O grupo de estudos recordou que o poder político angolano, quando elegeu como objetivo principal o combate à corrupção, resolveu fazê-lo “através dos órgãos judiciais pré existentes e com as pessoas titulares habituais”.
“Não houve qualquer renovação orgânica ou de pessoal, apenas meros ajustes, o vice-PGR [procurador-geral da República] subiu a PGR, os presidentes do Tribunal Supremo e Tribunal Constitucional trocaram de cargo e umas leis um pouco apressadas sobre recuperação de ativos foram aprovadas”, referiu.
Para o Cedesa, esta opção de Angola deve ter tido por base uma opinião “formalista, dada pelos mais eminentes juristas angolanos, segundo a qual, o combate à corrupção deveria ser feito dentro do Estado de Direito e com os meios legais existentes”, porque só assim seriam garantidos os necessários direitos de defesa e credibilidade dos processos.

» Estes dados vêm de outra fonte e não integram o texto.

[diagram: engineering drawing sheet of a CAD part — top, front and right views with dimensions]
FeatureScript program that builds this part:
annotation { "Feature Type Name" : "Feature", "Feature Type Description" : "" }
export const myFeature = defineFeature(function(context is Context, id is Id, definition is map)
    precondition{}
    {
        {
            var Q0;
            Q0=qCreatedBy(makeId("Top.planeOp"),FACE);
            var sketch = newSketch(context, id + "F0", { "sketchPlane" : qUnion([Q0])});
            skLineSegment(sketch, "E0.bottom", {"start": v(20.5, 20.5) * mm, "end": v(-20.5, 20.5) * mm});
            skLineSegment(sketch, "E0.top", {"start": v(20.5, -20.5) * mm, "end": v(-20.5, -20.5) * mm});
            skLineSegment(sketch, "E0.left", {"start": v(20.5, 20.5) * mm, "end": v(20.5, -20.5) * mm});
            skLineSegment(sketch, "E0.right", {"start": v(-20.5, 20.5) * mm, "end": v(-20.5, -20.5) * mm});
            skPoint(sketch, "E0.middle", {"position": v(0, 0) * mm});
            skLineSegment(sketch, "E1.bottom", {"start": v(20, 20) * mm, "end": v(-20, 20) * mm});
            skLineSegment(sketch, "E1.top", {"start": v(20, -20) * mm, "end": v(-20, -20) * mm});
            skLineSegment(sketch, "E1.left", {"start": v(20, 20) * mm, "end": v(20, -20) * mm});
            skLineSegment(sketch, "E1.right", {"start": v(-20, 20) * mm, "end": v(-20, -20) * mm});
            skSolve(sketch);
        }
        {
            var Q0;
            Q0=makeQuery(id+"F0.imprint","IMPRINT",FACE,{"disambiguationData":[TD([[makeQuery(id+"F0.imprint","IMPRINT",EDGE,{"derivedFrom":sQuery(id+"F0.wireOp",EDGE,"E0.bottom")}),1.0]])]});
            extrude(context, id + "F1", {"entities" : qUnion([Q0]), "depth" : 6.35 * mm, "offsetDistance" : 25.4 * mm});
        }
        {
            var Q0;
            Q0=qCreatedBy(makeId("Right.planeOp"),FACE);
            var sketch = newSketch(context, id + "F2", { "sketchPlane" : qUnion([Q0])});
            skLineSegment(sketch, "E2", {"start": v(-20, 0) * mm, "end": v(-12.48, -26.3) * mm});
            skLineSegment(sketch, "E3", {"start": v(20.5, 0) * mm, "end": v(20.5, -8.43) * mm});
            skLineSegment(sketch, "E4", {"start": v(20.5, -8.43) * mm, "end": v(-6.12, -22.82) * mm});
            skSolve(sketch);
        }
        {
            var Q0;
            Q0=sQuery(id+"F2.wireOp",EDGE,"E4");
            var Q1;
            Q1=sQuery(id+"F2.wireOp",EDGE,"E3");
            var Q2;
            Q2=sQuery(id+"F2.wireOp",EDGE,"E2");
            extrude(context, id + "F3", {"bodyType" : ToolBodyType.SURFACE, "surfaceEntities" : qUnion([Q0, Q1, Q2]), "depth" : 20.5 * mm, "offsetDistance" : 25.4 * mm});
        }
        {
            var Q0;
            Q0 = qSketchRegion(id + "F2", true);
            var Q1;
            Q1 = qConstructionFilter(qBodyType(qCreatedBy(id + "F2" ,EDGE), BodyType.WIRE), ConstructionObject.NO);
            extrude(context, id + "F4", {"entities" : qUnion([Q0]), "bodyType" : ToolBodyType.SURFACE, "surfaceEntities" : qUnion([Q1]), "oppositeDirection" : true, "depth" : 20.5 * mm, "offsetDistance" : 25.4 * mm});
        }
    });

Permitindo ao mesmo tempo que, perante o estrangeiro, o país pudesse “afirmar que não haveria qualquer abuso por parte das autoridades pois era o sistema judicial instalado que estava a funcionar, dentro das normas habituais do Estado de Direito”.
“Esta normalidade legal parece correta, mas na realidade é o que impede um real, célere e efetivo combate contra a corrupção”, afirmou a entidade.
O que acontece, sublinhou, “é que se está a pedir a uma estrutura que colaborou e beneficiou da corrupção que agora a combata, no fundo, que se vire contra si própria”.
Salvaguardando que nessa estrutura existem “agentes de mudança”, juízes, procuradores, polícias, funcionários, que “devem ser elogiados pelo seu trabalho aturado”, o Cedesa considerou, porém, “que são uma exceção – mesmo que larga – e não impedem que a estrutura judicial como um todo seja conservadora e avessa ao risco de combater os seus aliados de ontem”.
Neste contexto, o relatório notou que “a luta contra a corrupção pode acabar por ser inglória e não resultar, atendendo aos vários empecilhos estruturais existentes”.
O Cedesa, que estuda e investiga temas políticos e económicos da África Austral, em especial de Angola, nasceu de uma iniciativa de vários académicos e peritos que integravam a Angola Research Network (ARN).